▸ **Lista de tareas**
1: Reproduce del texto sobre la adoración el tramo que va de "No hablo de" hasta "maravillosa.".
2: Retoma el texto sobre la adoración y continúalo desde el punto en que se detiene.

▸ **Fragmento**
+++

Adoración y el misterio
del sacerdocio real
En las dos semanas anteriores, se
analizó el misterio de la adoración. Sigamos adorando; continuemos buscando
pequeños momentos para guardar silencio y escondernos
un ratito en Dios. Cuando adoramos tocamos nuestra fuente, que es Dios, y
nuestro espíritu puede respirar, puede sobrepasar el condicionamiento habitual
y descansamos en Dios. En efecto, cuando nuestra alma respira gracias a la
adoración, el Espíritu Santo nos puede regalar momentos de serenidad y de paz.
No hablo de una “tranquilidad” psicológica, sino de una realidad mucho más
profunda: una alegría, una paz que son un don directo de Dios. Podemos tener
grandes preocupaciones e incluso fragilidades psicológicas; podemos estar en
medio de luchas familiares o de pugnas en el trabajo; podemos estar “agitados”,
nerviosos o muy estresados. Eso es normal. En la vida siempre habrá momentos
difíciles, y otros momentos maravillosos en los que todo va muy bien. Es
normal, así es la vida. Pero cuando adoramos, cuando nos refugiamos en Dios,
nuestro principio y fuente, podemos experimentar una paz sobrenatural
maravillosa.

+++

▸ **Entradas aportadas**
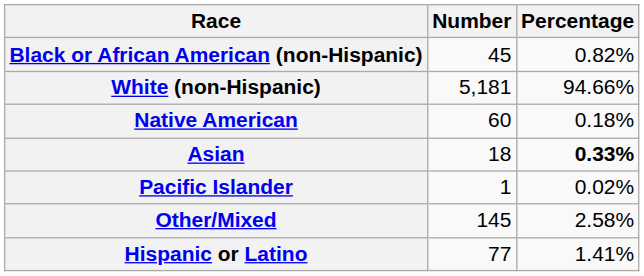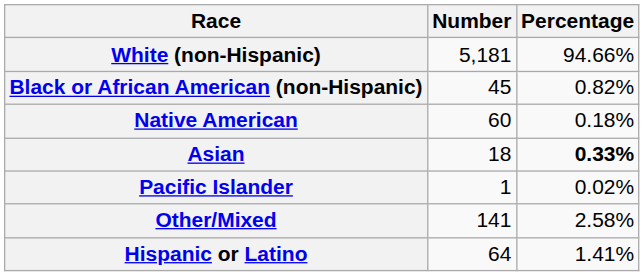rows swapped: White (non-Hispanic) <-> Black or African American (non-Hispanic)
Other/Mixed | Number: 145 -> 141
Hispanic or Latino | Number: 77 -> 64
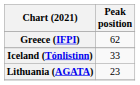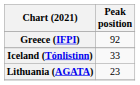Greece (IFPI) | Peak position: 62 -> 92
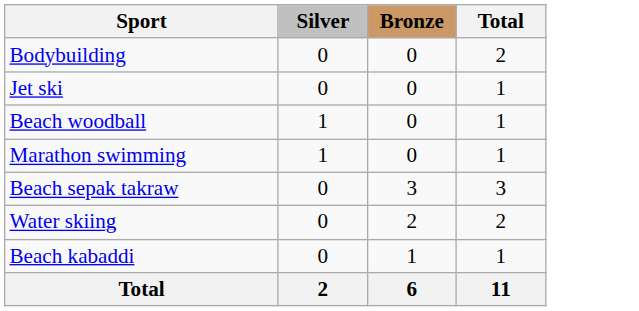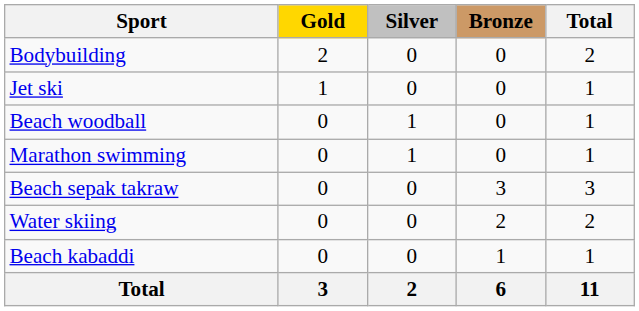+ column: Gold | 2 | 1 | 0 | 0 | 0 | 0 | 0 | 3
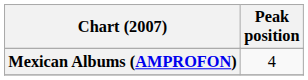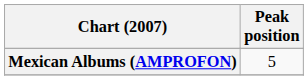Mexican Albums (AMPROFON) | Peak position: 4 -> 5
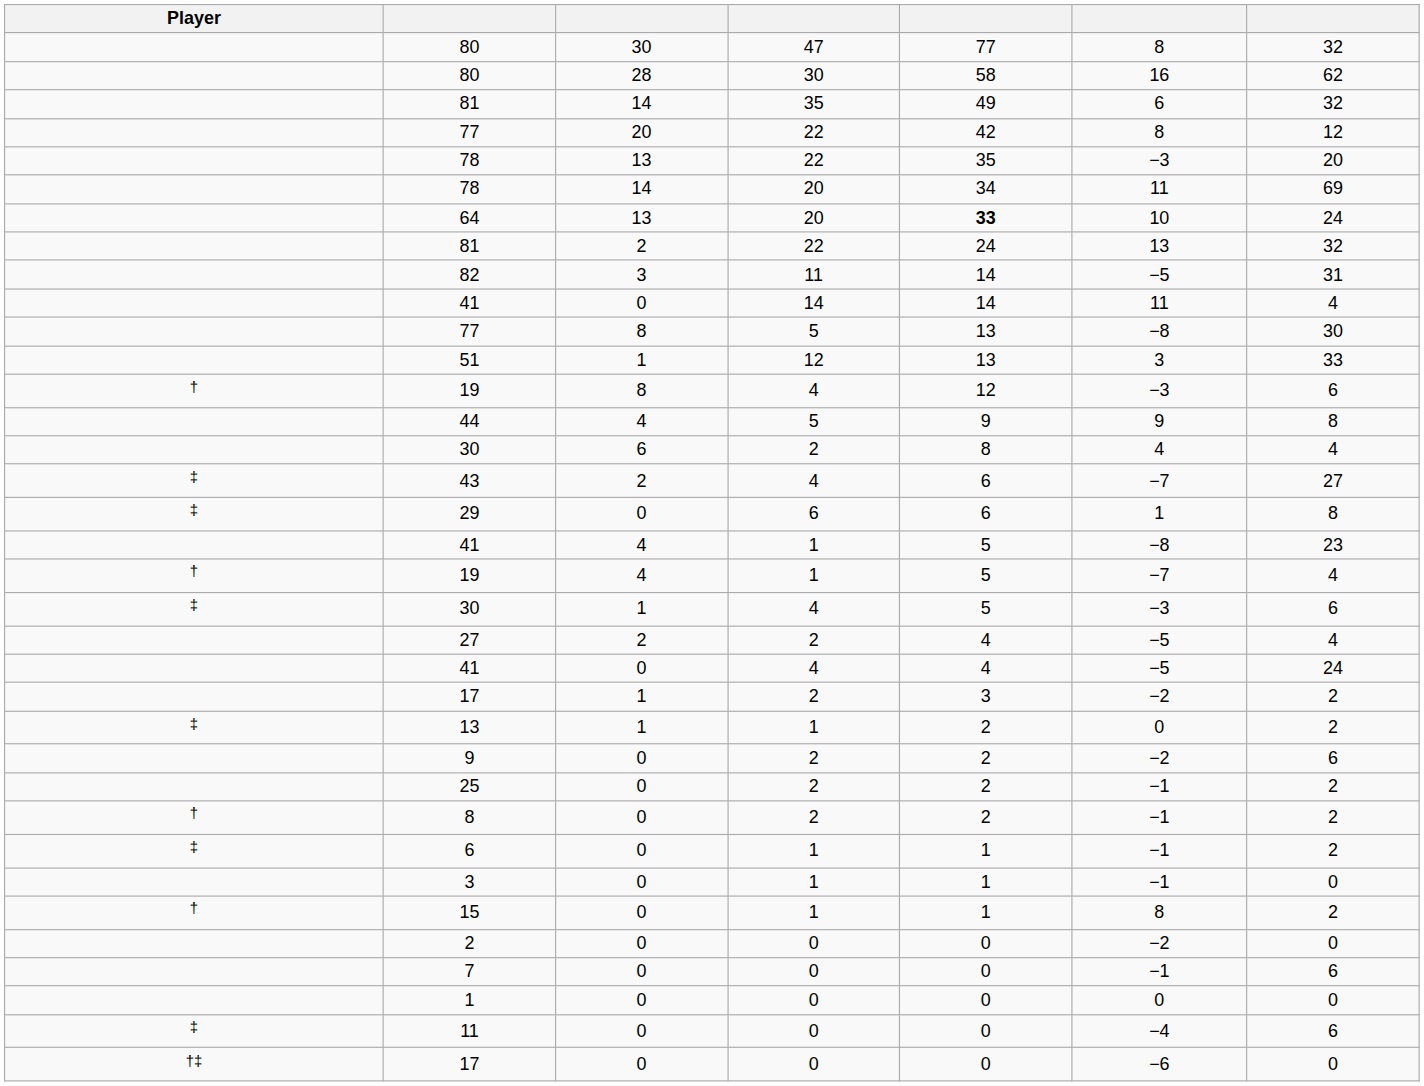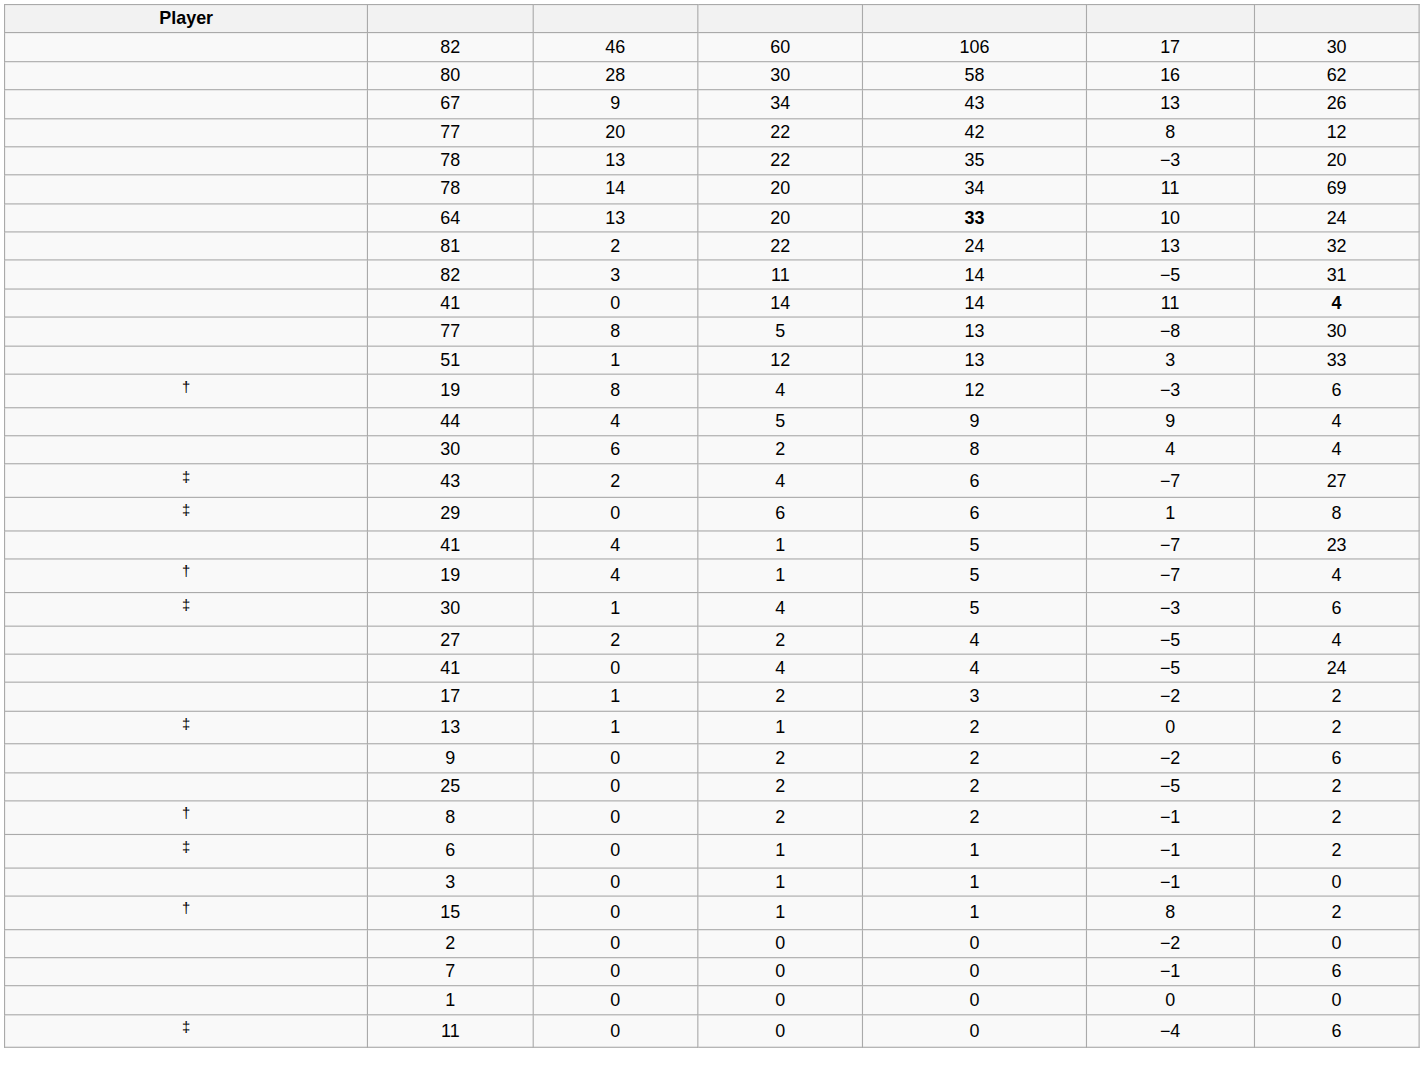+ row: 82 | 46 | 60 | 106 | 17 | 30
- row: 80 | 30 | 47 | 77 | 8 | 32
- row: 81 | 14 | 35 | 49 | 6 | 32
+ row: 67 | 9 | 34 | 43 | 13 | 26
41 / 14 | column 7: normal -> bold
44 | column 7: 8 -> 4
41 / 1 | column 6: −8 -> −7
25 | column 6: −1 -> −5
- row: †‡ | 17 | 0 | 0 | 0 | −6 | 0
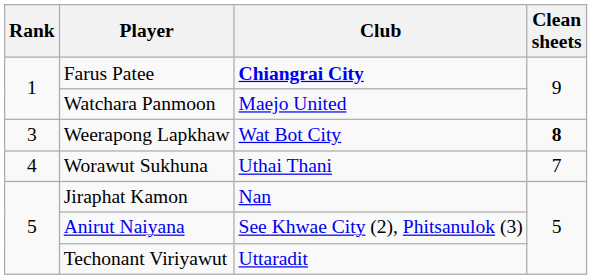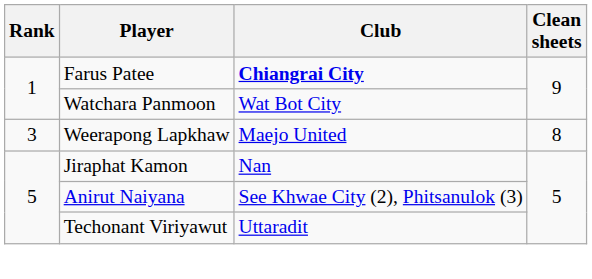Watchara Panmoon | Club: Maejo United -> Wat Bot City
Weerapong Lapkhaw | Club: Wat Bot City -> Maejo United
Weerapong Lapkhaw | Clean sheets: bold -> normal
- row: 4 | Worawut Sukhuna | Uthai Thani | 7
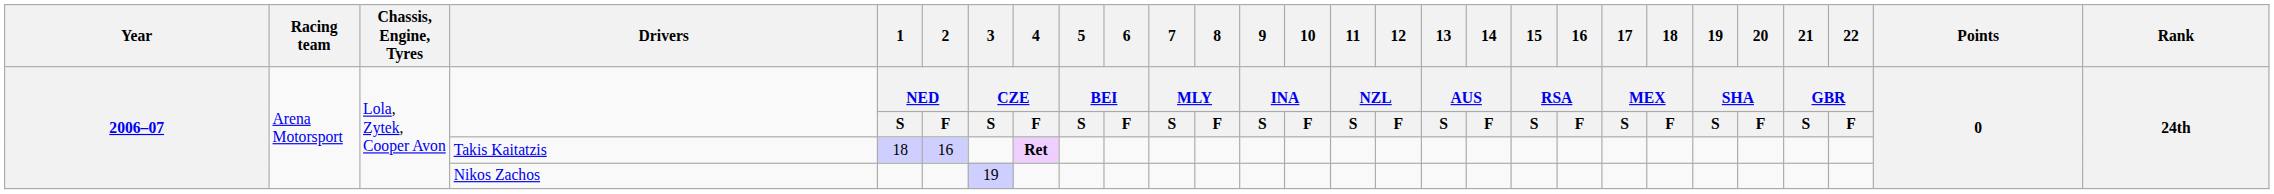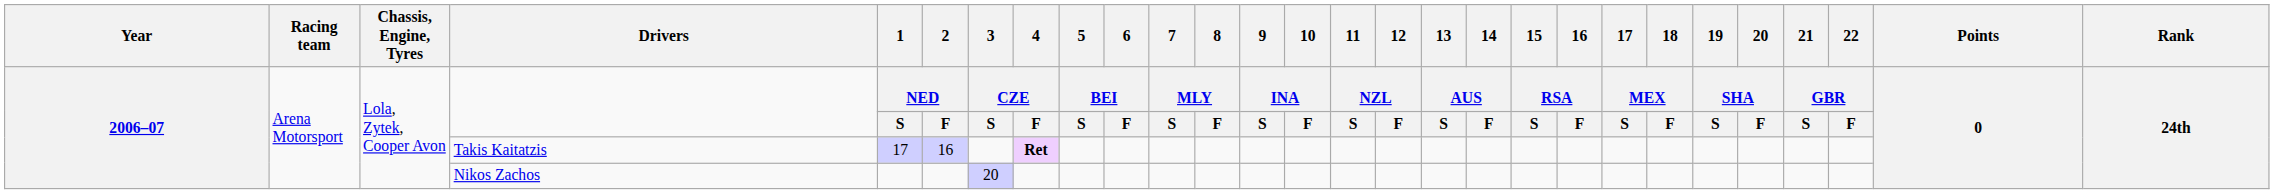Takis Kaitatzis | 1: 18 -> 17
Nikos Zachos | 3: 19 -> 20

+++

▸ **Respuestas dadas**
1:
No hablo de una “tranquilidad” psicológica, sino de una realidad mucho más
profunda: una alegría, una paz que son un don directo de Dios. Podemos tener
grandes preocupaciones e incluso fragilidades psicológicas; podemos estar en
medio de luchas familiares o de pugnas en el trabajo; podemos estar “agitados”,
nerviosos o muy estresados. Eso es normal. En la vida siempre habrá momentos
difíciles, y otros momentos maravillosos en los que todo va muy bien. Es
normal, así es la vida. Pero cuando adoramos, cuando nos refugiamos en Dios,
nuestro principio y fuente, podemos experimentar una paz sobrenatural
maravillosa.

2:
Y eso hace toda la diferencia. Hay personas que, por no
adorar, por no llevar una vida sacramental y de oración, se “hunden” por
cualquier cosa. Se “ahogan en vasos de agua”, como dice el refrán. Son personas
que con el tiempo no tienen esperanza, y eso es muy doloroso. Es gente que
sufre internamente y se está desgarrando por dentro. No conocen o no han
experimentado el amor maravilloso y gratuito de Dios. O no creen en Dios, o
para ellos es un ente lejano, abstracto, una idea nada más, o también puede que
se hayan quedado con una visión primitiva y equivocada de Dios: creen que Él es
justiciero, castigador, vengativo, incluso malo. Y estas personas son las
ovejas descarriadas, que han sido confundidas y arrastradas por el demonio
hacia terrenos donde sólo hay tinieblas, donde no hay esperanza, donde la luz
parece no brillar… Piensan que no hay remedio o que no hay escape a sus
problemas. Están convencidos que así es la vida y ya. ¡No saben que hay un
Salvador, un Redentor que nos ama y que ha dado su vida por ellos!
Los humanos no nos podemos salvar a nosotros mismos.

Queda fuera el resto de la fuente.